* [Directions]
Take from the material every line containing the string "Skin" and copy it.

* [Provided data]
BEGIN

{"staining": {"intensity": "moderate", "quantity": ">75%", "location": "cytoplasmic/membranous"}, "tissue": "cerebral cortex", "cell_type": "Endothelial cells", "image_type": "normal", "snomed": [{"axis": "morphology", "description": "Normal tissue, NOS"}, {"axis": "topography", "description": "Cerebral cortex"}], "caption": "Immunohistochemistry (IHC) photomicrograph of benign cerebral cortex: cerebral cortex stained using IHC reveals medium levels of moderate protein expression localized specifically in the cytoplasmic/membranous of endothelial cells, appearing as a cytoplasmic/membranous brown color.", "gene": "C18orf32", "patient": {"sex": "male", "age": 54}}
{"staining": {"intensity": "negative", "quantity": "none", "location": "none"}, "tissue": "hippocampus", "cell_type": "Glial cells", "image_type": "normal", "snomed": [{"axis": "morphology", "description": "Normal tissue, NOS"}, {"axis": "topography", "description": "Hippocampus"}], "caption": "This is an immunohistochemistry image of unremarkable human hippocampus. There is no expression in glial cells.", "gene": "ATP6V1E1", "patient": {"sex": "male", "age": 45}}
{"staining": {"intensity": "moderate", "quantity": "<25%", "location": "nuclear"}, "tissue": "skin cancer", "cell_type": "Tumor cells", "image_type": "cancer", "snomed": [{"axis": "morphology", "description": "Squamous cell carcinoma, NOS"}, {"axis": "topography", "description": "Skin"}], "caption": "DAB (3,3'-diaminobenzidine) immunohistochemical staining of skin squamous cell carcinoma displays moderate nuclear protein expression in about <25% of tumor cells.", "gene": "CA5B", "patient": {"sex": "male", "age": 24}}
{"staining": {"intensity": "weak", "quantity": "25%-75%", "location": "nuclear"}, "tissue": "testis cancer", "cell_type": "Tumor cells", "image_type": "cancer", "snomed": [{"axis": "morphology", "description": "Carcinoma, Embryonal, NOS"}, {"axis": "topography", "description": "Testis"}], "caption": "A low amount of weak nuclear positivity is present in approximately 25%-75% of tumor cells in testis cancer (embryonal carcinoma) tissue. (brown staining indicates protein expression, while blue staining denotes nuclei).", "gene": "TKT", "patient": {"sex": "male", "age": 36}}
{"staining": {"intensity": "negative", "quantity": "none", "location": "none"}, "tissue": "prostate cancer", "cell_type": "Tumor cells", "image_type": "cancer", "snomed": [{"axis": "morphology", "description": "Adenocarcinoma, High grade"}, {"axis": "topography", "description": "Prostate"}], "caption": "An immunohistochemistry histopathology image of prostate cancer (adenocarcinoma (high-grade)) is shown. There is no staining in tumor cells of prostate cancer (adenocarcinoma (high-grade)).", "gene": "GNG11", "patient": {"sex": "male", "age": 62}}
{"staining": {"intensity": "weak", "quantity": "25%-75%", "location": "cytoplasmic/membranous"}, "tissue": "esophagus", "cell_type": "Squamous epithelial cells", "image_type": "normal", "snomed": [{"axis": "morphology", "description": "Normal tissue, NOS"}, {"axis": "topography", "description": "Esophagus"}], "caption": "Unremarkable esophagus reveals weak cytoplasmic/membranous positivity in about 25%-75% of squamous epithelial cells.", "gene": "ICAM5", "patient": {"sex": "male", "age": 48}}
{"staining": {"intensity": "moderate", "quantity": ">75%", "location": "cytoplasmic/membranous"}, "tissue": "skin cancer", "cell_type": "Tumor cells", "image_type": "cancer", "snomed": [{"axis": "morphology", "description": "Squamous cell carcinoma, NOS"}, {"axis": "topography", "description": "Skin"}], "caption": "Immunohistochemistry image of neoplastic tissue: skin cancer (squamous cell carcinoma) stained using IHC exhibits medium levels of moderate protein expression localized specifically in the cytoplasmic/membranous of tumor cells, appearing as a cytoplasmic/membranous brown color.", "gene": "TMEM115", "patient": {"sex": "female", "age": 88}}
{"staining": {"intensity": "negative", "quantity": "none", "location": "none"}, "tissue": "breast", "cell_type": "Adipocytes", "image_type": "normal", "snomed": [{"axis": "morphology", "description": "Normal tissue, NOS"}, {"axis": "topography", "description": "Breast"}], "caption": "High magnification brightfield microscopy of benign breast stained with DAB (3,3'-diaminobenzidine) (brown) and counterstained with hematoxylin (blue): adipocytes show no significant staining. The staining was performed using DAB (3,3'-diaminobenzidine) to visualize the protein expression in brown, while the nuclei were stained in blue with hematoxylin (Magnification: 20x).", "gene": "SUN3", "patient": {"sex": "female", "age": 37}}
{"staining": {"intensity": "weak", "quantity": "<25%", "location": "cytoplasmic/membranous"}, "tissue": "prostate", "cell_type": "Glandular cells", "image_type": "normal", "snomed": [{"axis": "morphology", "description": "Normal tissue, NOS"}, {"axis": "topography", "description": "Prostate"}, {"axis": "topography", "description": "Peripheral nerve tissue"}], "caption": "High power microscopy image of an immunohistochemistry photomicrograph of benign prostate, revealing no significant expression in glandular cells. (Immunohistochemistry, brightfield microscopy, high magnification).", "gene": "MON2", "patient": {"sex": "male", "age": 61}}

END

* [Task answer]
{"staining": {"intensity": "moderate", "quantity": "<25%", "location": "nuclear"}, "tissue": "skin cancer", "cell_type": "Tumor cells", "image_type": "cancer", "snomed": [{"axis": "morphology", "description": "Squamous cell carcinoma, NOS"}, {"axis": "topography", "description": "Skin"}], "caption": "DAB (3,3'-diaminobenzidine) immunohistochemical staining of skin squamous cell carcinoma displays moderate nuclear protein expression in about <25% of tumor cells.", "gene": "CA5B", "patient": {"sex": "male", "age": 24}}
{"staining": {"intensity": "moderate", "quantity": ">75%", "location": "cytoplasmic/membranous"}, "tissue": "skin cancer", "cell_type": "Tumor cells", "image_type": "cancer", "snomed": [{"axis": "morphology", "description": "Squamous cell carcinoma, NOS"}, {"axis": "topography", "description": "Skin"}], "caption": "Immunohistochemistry image of neoplastic tissue: skin cancer (squamous cell carcinoma) stained using IHC exhibits medium levels of moderate protein expression localized specifically in the cytoplasmic/membranous of tumor cells, appearing as a cytoplasmic/membranous brown color.", "gene": "TMEM115", "patient": {"sex": "female", "age": 88}}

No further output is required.